No Runny Eggs

The repository of one hard-boiled egg from the south suburbs of Milwaukee, Wisconsin (and the occassional guest-blogger). The ramblings within may or may not offend, shock and awe you, but they are what I (or my guest-bloggers) think.

Popular Mechanics – Drill now to bridge the gap

by @ 15:49 on August 27, 2008. Filed under Energy.

(H/T – Glenn Reynolds via Sean Hackbarth)
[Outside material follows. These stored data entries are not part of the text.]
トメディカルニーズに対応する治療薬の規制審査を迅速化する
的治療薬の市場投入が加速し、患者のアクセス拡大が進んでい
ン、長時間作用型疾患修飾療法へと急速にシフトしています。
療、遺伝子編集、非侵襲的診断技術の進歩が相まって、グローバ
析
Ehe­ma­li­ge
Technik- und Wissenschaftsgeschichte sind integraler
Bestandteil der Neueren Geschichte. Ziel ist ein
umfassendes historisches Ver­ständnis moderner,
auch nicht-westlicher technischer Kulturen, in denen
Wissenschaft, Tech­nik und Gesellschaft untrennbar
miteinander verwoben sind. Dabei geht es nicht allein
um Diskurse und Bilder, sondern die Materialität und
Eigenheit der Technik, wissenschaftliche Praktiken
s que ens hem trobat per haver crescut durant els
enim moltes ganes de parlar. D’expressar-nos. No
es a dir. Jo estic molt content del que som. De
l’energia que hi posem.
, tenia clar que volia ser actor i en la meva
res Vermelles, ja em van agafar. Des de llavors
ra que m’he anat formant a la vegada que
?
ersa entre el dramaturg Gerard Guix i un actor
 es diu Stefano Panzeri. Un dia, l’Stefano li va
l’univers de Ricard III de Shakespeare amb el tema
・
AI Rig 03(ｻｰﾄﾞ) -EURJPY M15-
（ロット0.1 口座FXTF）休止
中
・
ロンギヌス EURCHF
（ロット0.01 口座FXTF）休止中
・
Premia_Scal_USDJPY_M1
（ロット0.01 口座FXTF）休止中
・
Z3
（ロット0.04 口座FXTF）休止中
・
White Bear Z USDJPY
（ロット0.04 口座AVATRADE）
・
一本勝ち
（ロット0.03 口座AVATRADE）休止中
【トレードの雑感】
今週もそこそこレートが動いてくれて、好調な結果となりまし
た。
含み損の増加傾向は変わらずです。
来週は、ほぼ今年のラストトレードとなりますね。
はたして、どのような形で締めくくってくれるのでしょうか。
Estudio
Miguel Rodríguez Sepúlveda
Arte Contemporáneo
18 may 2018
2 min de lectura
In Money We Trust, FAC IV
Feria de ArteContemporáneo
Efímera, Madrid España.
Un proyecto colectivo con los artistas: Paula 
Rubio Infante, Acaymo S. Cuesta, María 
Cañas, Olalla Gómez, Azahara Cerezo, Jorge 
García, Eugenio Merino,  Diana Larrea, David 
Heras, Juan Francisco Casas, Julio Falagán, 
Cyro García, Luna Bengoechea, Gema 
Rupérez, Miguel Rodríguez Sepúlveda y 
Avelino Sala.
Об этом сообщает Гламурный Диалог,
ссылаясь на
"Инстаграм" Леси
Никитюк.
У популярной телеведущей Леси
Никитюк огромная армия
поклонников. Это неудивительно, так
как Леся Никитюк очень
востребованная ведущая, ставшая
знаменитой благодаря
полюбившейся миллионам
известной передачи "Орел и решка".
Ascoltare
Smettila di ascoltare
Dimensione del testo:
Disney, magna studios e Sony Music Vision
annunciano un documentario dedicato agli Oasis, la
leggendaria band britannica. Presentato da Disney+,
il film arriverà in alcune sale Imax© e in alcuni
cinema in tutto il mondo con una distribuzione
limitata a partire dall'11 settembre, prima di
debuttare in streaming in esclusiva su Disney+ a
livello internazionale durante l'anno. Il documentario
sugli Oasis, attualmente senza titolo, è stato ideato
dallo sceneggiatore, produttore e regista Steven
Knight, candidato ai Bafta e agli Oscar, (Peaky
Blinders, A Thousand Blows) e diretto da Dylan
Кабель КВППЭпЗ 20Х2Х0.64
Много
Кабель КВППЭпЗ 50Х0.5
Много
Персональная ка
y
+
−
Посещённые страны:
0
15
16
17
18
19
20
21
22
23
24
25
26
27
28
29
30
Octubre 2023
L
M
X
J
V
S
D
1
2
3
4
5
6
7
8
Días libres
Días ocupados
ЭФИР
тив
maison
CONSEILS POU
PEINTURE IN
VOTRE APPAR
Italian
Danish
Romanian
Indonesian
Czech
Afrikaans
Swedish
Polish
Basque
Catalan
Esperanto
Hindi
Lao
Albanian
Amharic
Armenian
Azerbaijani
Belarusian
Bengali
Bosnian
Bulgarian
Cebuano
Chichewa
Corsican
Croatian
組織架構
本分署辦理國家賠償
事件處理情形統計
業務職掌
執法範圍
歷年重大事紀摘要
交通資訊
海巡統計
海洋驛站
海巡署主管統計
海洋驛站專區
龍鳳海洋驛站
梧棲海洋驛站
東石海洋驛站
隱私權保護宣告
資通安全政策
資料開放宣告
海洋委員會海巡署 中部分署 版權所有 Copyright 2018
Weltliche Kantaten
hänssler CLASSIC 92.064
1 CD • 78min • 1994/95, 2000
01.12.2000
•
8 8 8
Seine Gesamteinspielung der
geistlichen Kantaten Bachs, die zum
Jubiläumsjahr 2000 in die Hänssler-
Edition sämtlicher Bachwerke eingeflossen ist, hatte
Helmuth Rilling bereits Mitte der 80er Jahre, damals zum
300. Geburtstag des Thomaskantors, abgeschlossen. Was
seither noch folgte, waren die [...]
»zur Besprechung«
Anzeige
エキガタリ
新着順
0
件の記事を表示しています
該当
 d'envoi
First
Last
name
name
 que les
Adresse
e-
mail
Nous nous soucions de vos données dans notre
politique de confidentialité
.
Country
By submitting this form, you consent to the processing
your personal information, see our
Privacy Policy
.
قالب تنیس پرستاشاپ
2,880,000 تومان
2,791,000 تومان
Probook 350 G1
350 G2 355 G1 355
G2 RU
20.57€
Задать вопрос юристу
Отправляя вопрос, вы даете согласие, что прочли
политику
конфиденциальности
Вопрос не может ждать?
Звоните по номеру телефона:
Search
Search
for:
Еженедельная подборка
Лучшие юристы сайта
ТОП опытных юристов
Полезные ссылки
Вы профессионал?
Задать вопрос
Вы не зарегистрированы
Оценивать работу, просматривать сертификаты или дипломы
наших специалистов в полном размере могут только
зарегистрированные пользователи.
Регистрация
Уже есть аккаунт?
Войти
James B. Meigs takes a critical look at energy policy in the October 2008 issue of Popular Mechanics (don’t ask me why magazines pre-date their issues that far in advance). While I want you to read the entire thing, I will give you the Cliff’s Notes version:

  • Do we really need an Apollo-style high-tax-subsidy energy plan? Meigs points out that the Apollo mission was a single, well-defined engineering challenge, while replacing oil (and potentially coal) in the energy infrastructure is multitude of changes affecting every aspect of modern life.

    Further, Meigs points out that the singular achievement of Apollo was followed up by the current state of NASA. Specifically, it spectacularily-failed in providing an affordable and reliable space vehicle.

  • We’ve had massive energy plans since the Nixon administration, most of which have been as spectacular a failure as the Shuttle. I must refute parts of the anti-coal argument; coal is a lot cleaner than it’s ever been, and I seem to have missed the mention of the lock-up of the clean coal in Utah done by Bill Clinton.
  • We need decades to get solar and wind on-line in any meaningful manner, and until then, we need the offshore oil and gas.

The folks at PM included a nice little graphic at the end of the online piece highlighting a few significant newer oil/natural gas finds, including a pair of finds in the Continental US.